▶ Information given
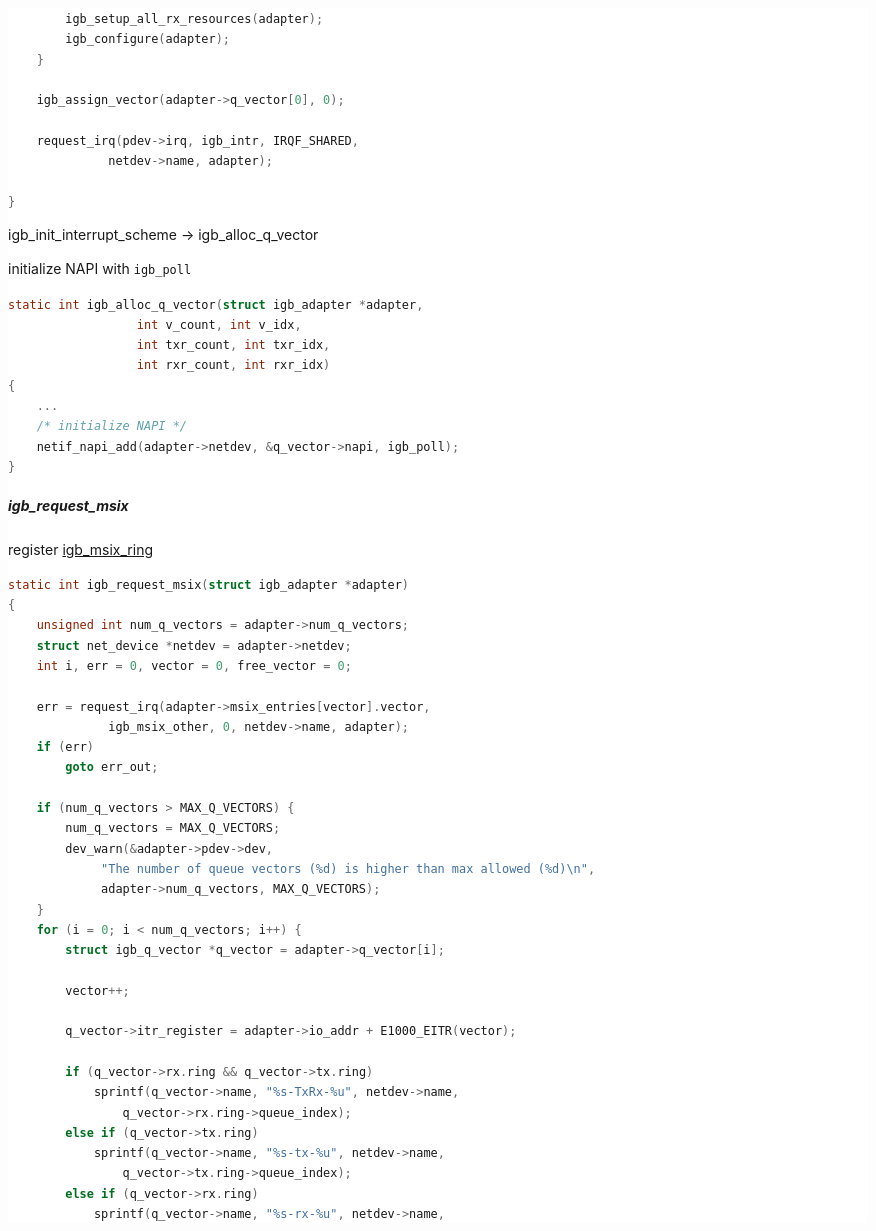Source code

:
 ```c
		igb_setup_all_rx_resources(adapter);
		igb_configure(adapter);
	}

	igb_assign_vector(adapter->q_vector[0], 0);

	request_irq(pdev->irq, igb_intr, IRQF_SHARED,
			  netdev->name, adapter);

}

```

igb_init_interrupt_scheme -> igb_alloc_q_vector

initialize NAPI with `igb_poll`

```c
static int igb_alloc_q_vector(struct igb_adapter *adapter,
			      int v_count, int v_idx,
			      int txr_count, int txr_idx,
			      int rxr_count, int rxr_idx)
{
    ...
	/* initialize NAPI */
	netif_napi_add(adapter->netdev, &q_vector->napi, igb_poll);
}
```

##### igb_request_msix

register [igb_msix_ring](/docs/CS/OS/Linux/net/network.mdk.md?id=igb_msix_ring)

```c
static int igb_request_msix(struct igb_adapter *adapter)
{
	unsigned int num_q_vectors = adapter->num_q_vectors;
	struct net_device *netdev = adapter->netdev;
	int i, err = 0, vector = 0, free_vector = 0;

	err = request_irq(adapter->msix_entries[vector].vector,
			  igb_msix_other, 0, netdev->name, adapter);
	if (err)
		goto err_out;

	if (num_q_vectors > MAX_Q_VECTORS) {
		num_q_vectors = MAX_Q_VECTORS;
		dev_warn(&adapter->pdev->dev,
			 "The number of queue vectors (%d) is higher than max allowed (%d)\n",
			 adapter->num_q_vectors, MAX_Q_VECTORS);
	}
	for (i = 0; i < num_q_vectors; i++) {
		struct igb_q_vector *q_vector = adapter->q_vector[i];

		vector++;

		q_vector->itr_register = adapter->io_addr + E1000_EITR(vector);

		if (q_vector->rx.ring && q_vector->tx.ring)
			sprintf(q_vector->name, "%s-TxRx-%u", netdev->name,
				q_vector->rx.ring->queue_index);
		else if (q_vector->tx.ring)
			sprintf(q_vector->name, "%s-tx-%u", netdev->name,
				q_vector->tx.ring->queue_index);
		else if (q_vector->rx.ring)
			sprintf(q_vector->name, "%s-rx-%u", netdev->name,
```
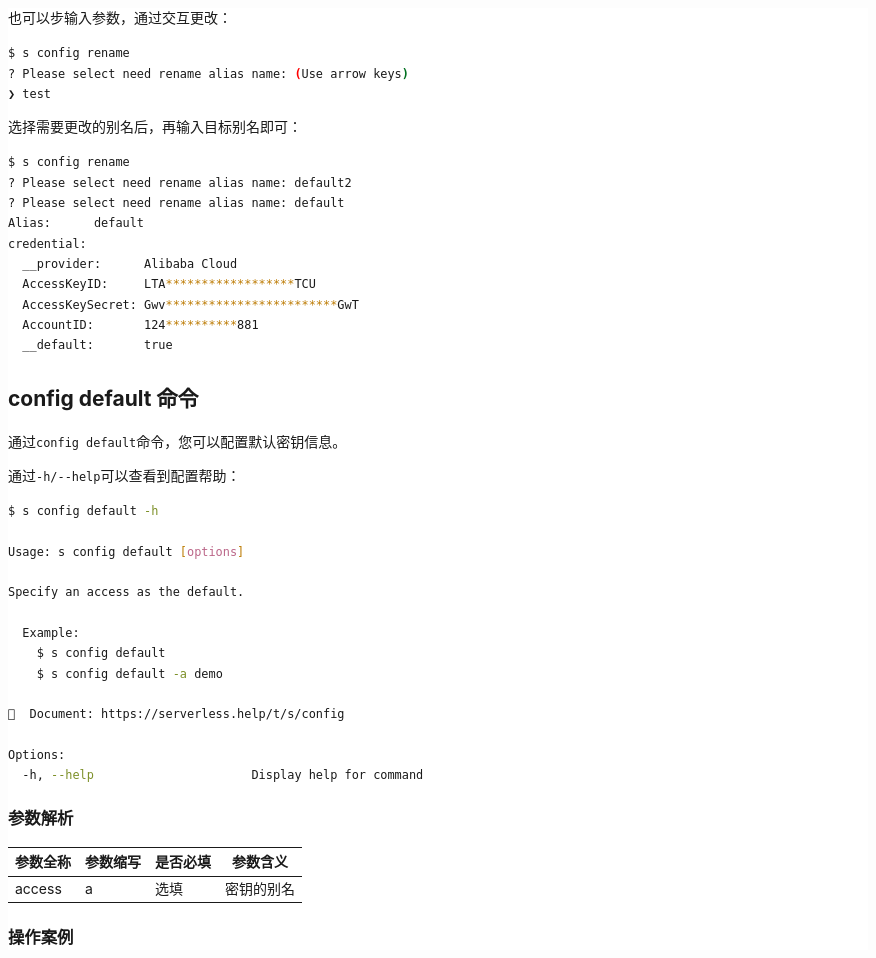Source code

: 也可以步输入参数，通过交互更改：

```bash
$ s config rename
? Please select need rename alias name: (Use arrow keys)
❯ test
```

选择需要更改的别名后，再输入目标别名即可：

```bash
$ s config rename
? Please select need rename alias name: default2
? Please select need rename alias name: default
Alias:      default
credential: 
  __provider:      Alibaba Cloud
  AccessKeyID:     LTA******************TCU
  AccessKeySecret: Gwv************************GwT
  AccountID:       124**********881
  __default:       true
```

## config default 命令

通过`config default`命令，您可以配置默认密钥信息。

通过`-h/--help`可以查看到配置帮助：

```bash
$ s config default -h

Usage: s config default [options]

Specify an access as the default.
  
  Example:
    $ s config default
    $ s config default -a demo
    
📖  Document: https://serverless.help/t/s/config

Options:
  -h, --help                      Display help for command
```

### 参数解析

| 参数全称 | 参数缩写 | 是否必填 | 参数含义   |
| -------- | -------- | -------- | ---------- |
| access   | a        | 选填     | 密钥的别名 |

### 操作案例
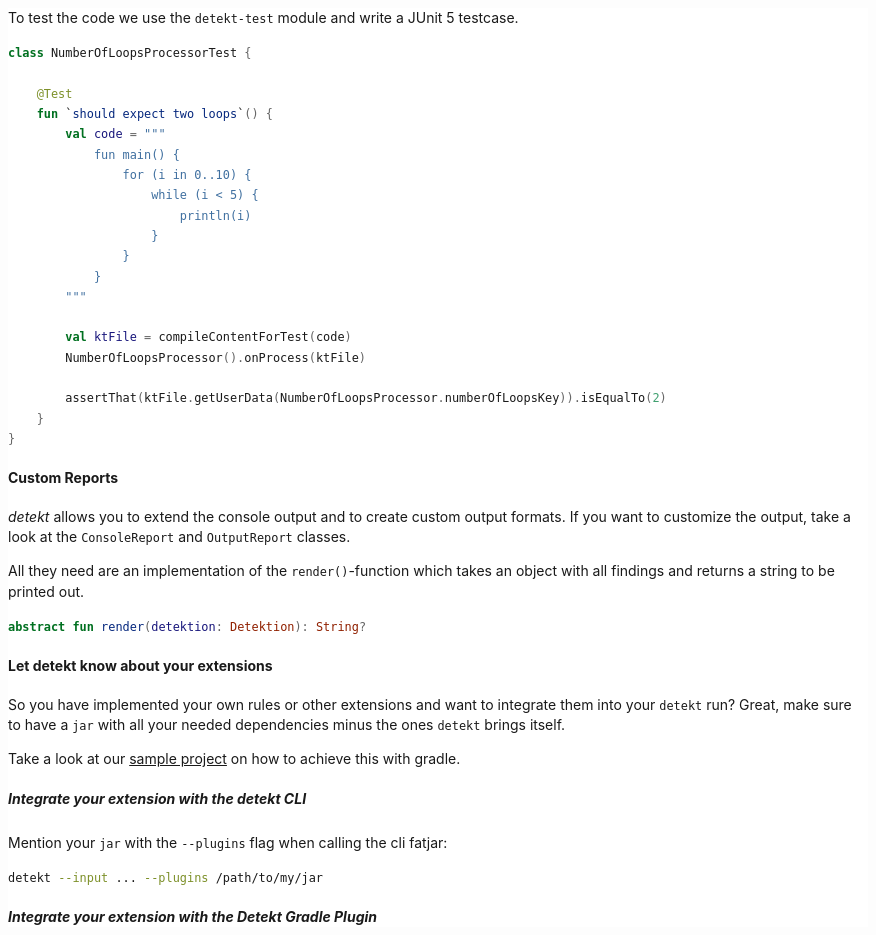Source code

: 
To test the code we use the `detekt-test` module and write a JUnit 5 testcase.

```kotlin
class NumberOfLoopsProcessorTest {

    @Test
    fun `should expect two loops`() {
        val code = """
            fun main() {
                for (i in 0..10) {
                    while (i < 5) {
                        println(i)
                    }
                }
            }
        """

        val ktFile = compileContentForTest(code)
        NumberOfLoopsProcessor().onProcess(ktFile)

        assertThat(ktFile.getUserData(NumberOfLoopsProcessor.numberOfLoopsKey)).isEqualTo(2)
    }
}
```

#### <a name="customreports">Custom Reports</a>

_detekt_ allows you to extend the console output and to create custom output formats.
If you want to customize the output, take a look at the `ConsoleReport` and `OutputReport` classes.

All they need are an implementation of the `render()`-function which takes an object with all findings and returns a string to be printed out.

```kotlin
abstract fun render(detektion: Detektion): String?
```

#### <a name="configureextensions">Let detekt know about your extensions</a>

So you have implemented your own rules or other extensions and want to integrate them
into your `detekt` run? Great, make sure to have a `jar` with all your needed dependencies 
minus the ones `detekt` brings itself.

Take a look at our [sample project](https://github.com/detekt/detekt/tree/main/detekt-sample-extensions) on how to achieve this with gradle.

##### Integrate your extension with the detekt CLI

Mention your `jar` with the `--plugins` flag when calling the cli fatjar:
```sh
detekt --input ... --plugins /path/to/my/jar
```

##### Integrate your extension with the Detekt Gradle Plugin 
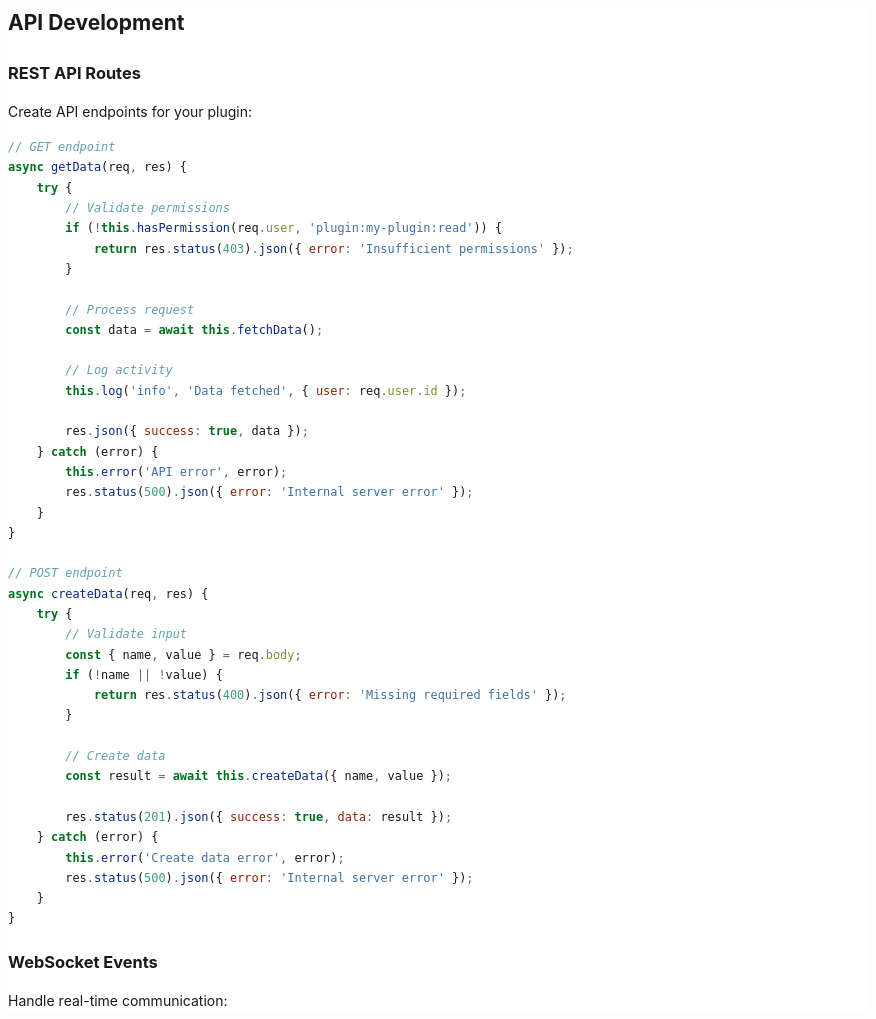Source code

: ##  **API Development**

### REST API Routes

Create API endpoints for your plugin:

```javascript
// GET endpoint
async getData(req, res) {
    try {
        // Validate permissions
        if (!this.hasPermission(req.user, 'plugin:my-plugin:read')) {
            return res.status(403).json({ error: 'Insufficient permissions' });
        }
        
        // Process request
        const data = await this.fetchData();
        
        // Log activity
        this.log('info', 'Data fetched', { user: req.user.id });
        
        res.json({ success: true, data });
    } catch (error) {
        this.error('API error', error);
        res.status(500).json({ error: 'Internal server error' });
    }
}

// POST endpoint
async createData(req, res) {
    try {
        // Validate input
        const { name, value } = req.body;
        if (!name || !value) {
            return res.status(400).json({ error: 'Missing required fields' });
        }
        
        // Create data
        const result = await this.createData({ name, value });
        
        res.status(201).json({ success: true, data: result });
    } catch (error) {
        this.error('Create data error', error);
        res.status(500).json({ error: 'Internal server error' });
    }
}
```

### WebSocket Events

Handle real-time communication:
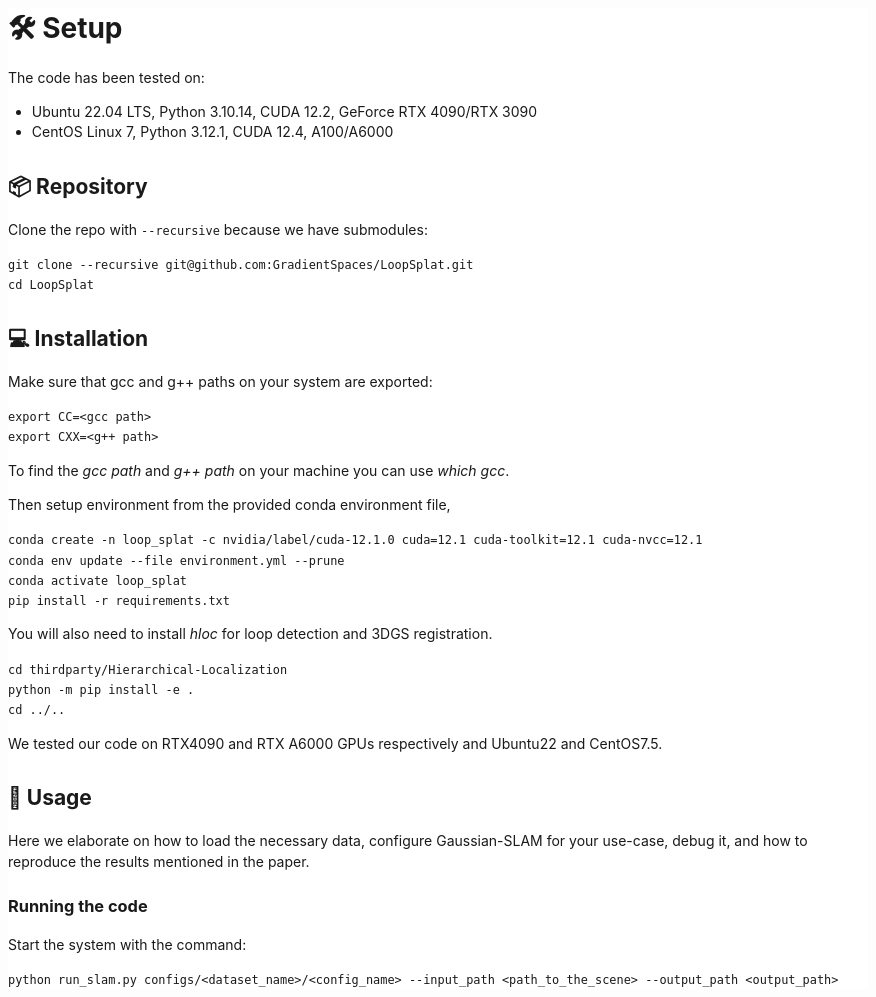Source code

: # 🛠️ Setup
The code has been tested on:

- Ubuntu 22.04 LTS, Python 3.10.14, CUDA 12.2, GeForce RTX 4090/RTX 3090
- CentOS Linux 7, Python 3.12.1, CUDA 12.4, A100/A6000

## 📦 Repository

Clone the repo with `--recursive` because we have submodules:

```
git clone --recursive git@github.com:GradientSpaces/LoopSplat.git
cd LoopSplat
```

## 💻 Installation
Make sure that gcc and g++ paths on your system are exported:

```
export CC=<gcc path>
export CXX=<g++ path>
```

To find the <i>gcc path</i> and <i>g++ path</i> on your machine you can use <i>which gcc</i>.


Then setup environment from the provided conda environment file,

```
conda create -n loop_splat -c nvidia/label/cuda-12.1.0 cuda=12.1 cuda-toolkit=12.1 cuda-nvcc=12.1
conda env update --file environment.yml --prune
conda activate loop_splat
pip install -r requirements.txt
```

You will also need to install <i>hloc</i> for loop detection and 3DGS registration.
```
cd thirdparty/Hierarchical-Localization
python -m pip install -e .
cd ../..
```

We tested our code on RTX4090 and RTX A6000 GPUs respectively and Ubuntu22 and CentOS7.5.

## 🚀 Usage

Here we elaborate on how to load the necessary data, configure Gaussian-SLAM for your use-case, debug it, and how to reproduce the results mentioned in the paper.

  

  ### Running the code
  Start the system with the command:

  ```
  python run_slam.py configs/<dataset_name>/<config_name> --input_path <path_to_the_scene> --output_path <output_path>
  ```
  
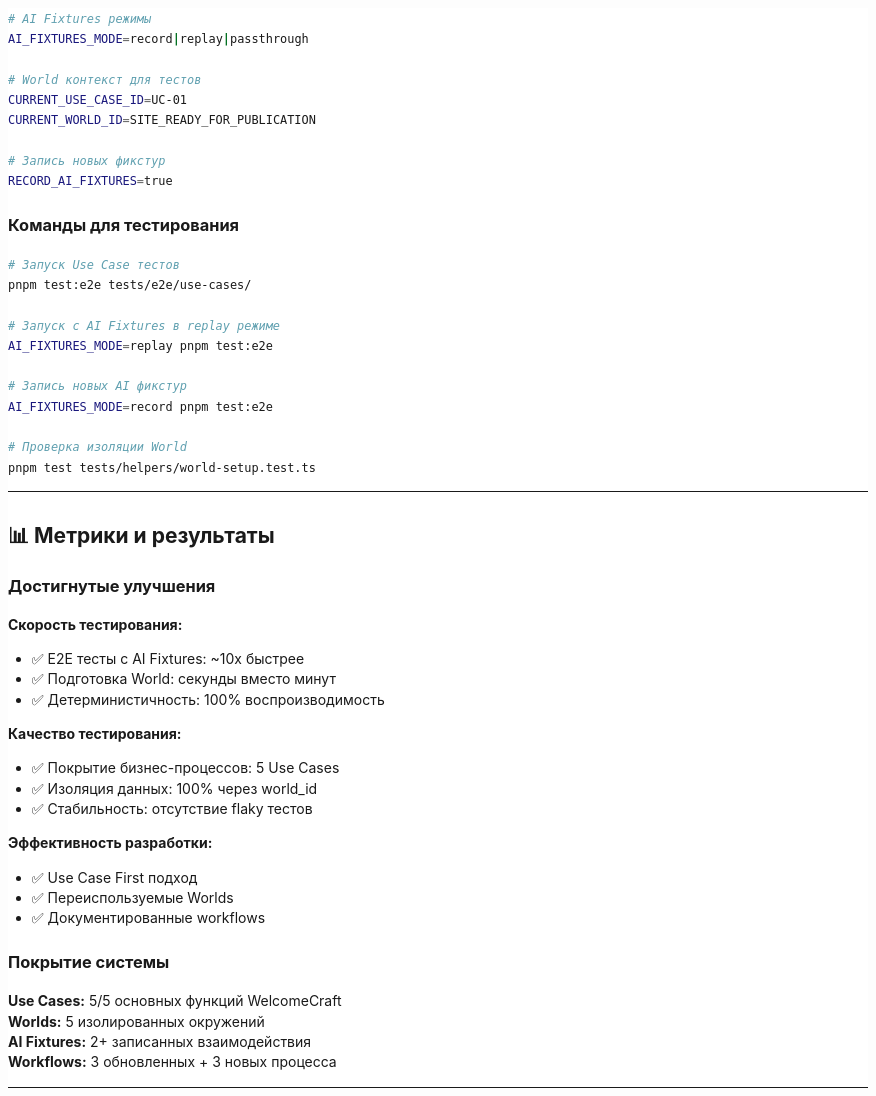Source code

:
 ```bash
# AI Fixtures режимы
AI_FIXTURES_MODE=record|replay|passthrough

# World контекст для тестов
CURRENT_USE_CASE_ID=UC-01
CURRENT_WORLD_ID=SITE_READY_FOR_PUBLICATION

# Запись новых фикстур
RECORD_AI_FIXTURES=true
```

### Команды для тестирования

```bash
# Запуск Use Case тестов
pnpm test:e2e tests/e2e/use-cases/

# Запуск с AI Fixtures в replay режиме
AI_FIXTURES_MODE=replay pnpm test:e2e

# Запись новых AI фикстур
AI_FIXTURES_MODE=record pnpm test:e2e

# Проверка изоляции World
pnpm test tests/helpers/world-setup.test.ts
```

---

## 📊 Метрики и результаты

### Достигнутые улучшения

**Скорость тестирования:**
- ✅ E2E тесты с AI Fixtures: ~10x быстрее
- ✅ Подготовка World: секунды вместо минут
- ✅ Детерминистичность: 100% воспроизводимость

**Качество тестирования:**
- ✅ Покрытие бизнес-процессов: 5 Use Cases
- ✅ Изоляция данных: 100% через world_id
- ✅ Стабильность: отсутствие flaky тестов

**Эффективность разработки:**
- ✅ Use Case First подход
- ✅ Переиспользуемые Worlds
- ✅ Документированные workflows

### Покрытие системы

**Use Cases:** 5/5 основных функций WelcomeCraft  
**Worlds:** 5 изолированных окружений  
**AI Fixtures:** 2+ записанных взаимодействия  
**Workflows:** 3 обновленных + 3 новых процесса

---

▶ Problem to work on
The answer must be every line of the records that contains the word "plugins".

▶ Output for this task
Mention your `jar` with the `--plugins` flag when calling the cli fatjar:
detekt --input ... --plugins /path/to/my/jar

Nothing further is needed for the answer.